Skip to content

Topic-invariant features

Use when: your questioned and known documents might be on different topics — you need features that capture style without leaking topic. Don't use when: topic is part of the question (for example, a plagiarism check where the two documents should share content). Use regular features then. Expect: feature extractors that discard most content-word signal while preserving function-word, morphology, and punctuation patterns.

Two techniques live under tamga.forensic: Sapkota char-n-gram categorisation and Stamatatos distortion. Both compose with any downstream verifier.

Cross-topic is the most common failure mode of classical stylometry on real forensic data.

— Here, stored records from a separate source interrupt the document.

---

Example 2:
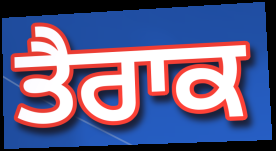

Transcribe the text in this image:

ਤੈਰਾਕ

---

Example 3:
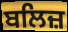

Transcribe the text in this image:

ਬਲਿਜ਼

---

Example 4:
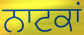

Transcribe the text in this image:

ਨਾਟਕਾਂ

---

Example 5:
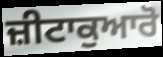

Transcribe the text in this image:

ਜ਼ੀਟਾਕੁਆਰੋ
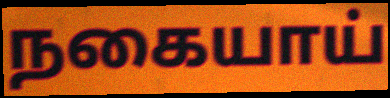
நகையாய்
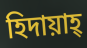
হিদায়াহ্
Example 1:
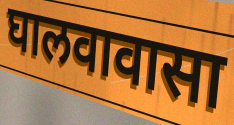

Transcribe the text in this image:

घालवावासा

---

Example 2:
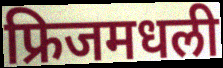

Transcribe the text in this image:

फ्रिजमधली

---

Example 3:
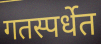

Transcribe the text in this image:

गतस्पर्धेत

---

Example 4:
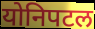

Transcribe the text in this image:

योनिपटल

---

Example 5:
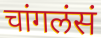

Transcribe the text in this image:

चांगलंसं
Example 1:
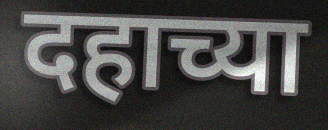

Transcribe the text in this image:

दहाच्या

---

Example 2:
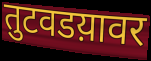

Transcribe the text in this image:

तुटवडय़ावर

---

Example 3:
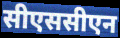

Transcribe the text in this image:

सीएससीएन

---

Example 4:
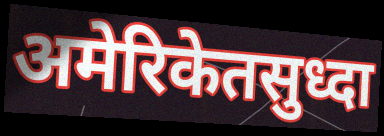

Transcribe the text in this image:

अमेरिकेतसुध्दा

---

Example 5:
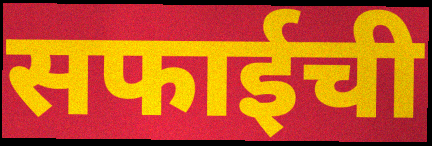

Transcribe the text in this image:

सफाईची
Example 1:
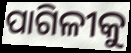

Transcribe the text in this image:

ପାଗିଳୀକୁ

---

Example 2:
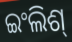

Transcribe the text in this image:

ଇଂଲିଶ୍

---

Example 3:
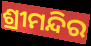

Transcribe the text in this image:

ଶ୍ରୀମନ୍ଦିର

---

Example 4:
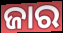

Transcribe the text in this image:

ଜାର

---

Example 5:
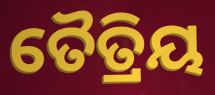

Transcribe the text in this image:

ତୈତ୍ରିୟ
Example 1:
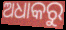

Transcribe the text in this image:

ଅଧାକରୁ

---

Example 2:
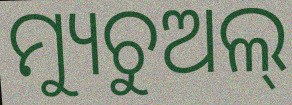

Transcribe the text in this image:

ମ୍ୟୁଚୁଅଲ୍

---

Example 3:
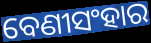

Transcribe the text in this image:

ବେଣୀସଂହାର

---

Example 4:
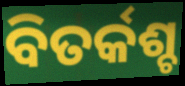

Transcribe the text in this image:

ବିତର୍କଶ୍ଚ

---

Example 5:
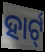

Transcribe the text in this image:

ହାର୍ଟ୍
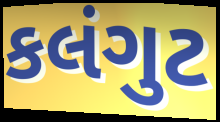
કલંગુટ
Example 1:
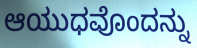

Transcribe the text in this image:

ಆಯುಧವೊಂದನ್ನು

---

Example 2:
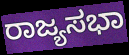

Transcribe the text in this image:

ರಾಜ್ಯಸಭಾ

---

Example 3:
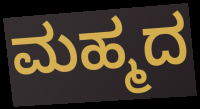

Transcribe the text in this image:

ಮಹ್ಮದ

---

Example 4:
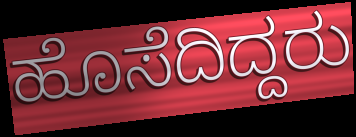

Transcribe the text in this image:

ಹೊಸೆದಿದ್ದರು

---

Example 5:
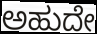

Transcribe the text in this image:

ಅಹುದೇ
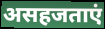
असहजताएं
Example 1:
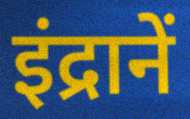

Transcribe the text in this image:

इंद्रानें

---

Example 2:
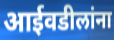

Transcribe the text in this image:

आईवडीलांना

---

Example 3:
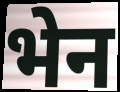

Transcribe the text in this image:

भेन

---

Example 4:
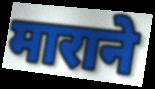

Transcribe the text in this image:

माराने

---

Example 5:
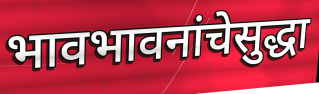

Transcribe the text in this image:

भावभावनांचेसुद्धा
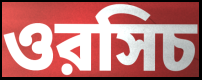
ওরসিচ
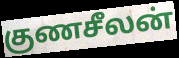
குணசீலன்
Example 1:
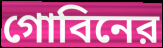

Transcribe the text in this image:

গোবিনের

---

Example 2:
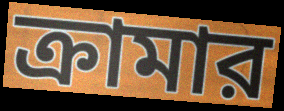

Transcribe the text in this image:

ক্রামার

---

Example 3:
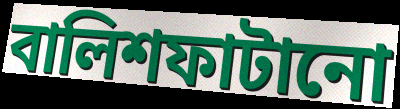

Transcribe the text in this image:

বালিশফাটানো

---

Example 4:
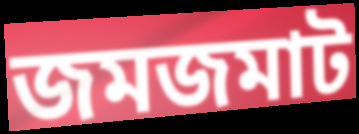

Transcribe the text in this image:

জমজমাট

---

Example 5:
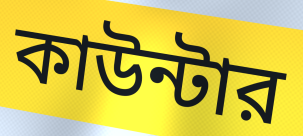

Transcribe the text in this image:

কাউন্টার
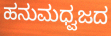
ಹನುಮಧ್ವಜದ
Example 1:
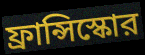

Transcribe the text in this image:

ফ্রান্সিস্কোর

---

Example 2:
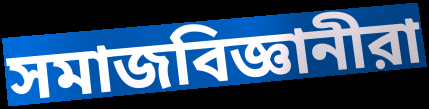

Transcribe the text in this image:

সমাজবিজ্ঞানীরা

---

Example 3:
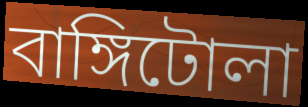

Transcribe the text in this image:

বাঙ্গিটোলা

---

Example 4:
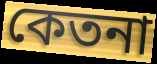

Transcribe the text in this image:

কেতনা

A suspect's threat letter and personal email are typically on different topics but presumably the same author; unfiltered character-n-gram and word-n-gram features collapse into topic detection in that setting.

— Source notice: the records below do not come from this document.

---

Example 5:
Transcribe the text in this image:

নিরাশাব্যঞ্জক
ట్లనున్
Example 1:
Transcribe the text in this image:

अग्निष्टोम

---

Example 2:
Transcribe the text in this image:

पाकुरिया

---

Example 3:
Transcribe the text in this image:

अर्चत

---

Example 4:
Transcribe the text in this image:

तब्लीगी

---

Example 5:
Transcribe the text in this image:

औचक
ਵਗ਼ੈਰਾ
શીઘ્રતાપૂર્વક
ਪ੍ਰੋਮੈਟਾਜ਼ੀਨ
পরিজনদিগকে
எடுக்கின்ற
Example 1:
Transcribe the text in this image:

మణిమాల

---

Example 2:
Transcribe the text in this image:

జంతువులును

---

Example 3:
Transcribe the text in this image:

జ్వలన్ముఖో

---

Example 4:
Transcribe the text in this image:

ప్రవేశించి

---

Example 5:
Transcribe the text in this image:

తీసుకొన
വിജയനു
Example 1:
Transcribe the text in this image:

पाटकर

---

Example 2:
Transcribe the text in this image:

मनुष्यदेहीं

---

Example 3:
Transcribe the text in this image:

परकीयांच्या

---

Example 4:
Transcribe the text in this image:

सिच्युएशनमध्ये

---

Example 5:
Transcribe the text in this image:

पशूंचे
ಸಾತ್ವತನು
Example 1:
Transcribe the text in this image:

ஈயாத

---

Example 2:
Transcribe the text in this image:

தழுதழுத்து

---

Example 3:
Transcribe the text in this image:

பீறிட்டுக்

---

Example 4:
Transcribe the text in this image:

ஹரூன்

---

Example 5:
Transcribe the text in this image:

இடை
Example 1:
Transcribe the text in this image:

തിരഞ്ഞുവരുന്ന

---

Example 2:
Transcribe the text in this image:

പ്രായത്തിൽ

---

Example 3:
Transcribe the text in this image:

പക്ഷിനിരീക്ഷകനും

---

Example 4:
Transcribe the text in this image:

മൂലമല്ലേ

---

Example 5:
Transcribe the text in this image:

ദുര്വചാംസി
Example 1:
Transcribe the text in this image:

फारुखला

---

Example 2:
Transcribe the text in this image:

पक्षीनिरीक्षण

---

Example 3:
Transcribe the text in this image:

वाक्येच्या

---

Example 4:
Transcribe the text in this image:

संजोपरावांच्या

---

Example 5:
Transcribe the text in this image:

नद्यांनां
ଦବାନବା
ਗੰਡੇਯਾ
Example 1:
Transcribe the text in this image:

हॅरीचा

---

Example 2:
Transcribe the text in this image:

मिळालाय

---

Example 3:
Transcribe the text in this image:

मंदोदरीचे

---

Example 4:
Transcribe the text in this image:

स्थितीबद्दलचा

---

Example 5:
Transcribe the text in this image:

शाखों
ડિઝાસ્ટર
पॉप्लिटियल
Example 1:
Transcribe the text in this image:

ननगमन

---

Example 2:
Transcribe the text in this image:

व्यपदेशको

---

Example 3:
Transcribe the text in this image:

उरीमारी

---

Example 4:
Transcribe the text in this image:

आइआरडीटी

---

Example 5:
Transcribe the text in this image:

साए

tamga ships two complementary tools.

Sapkota character n-gram categories

Use when: you want char-n-gram features for verification but need to strip topic-sensitive whole-word n-grams — keeping only affixes, punctuation-adjacent, and space-adjacent categories. Don't use when: your corpus is so small that further filtering collapses the feature space below ~500 dimensions. Expect: a sparse count matrix with only the chosen categories; default ("prefix","suffix","punct") is the affix-only recipe that generalises best across topics.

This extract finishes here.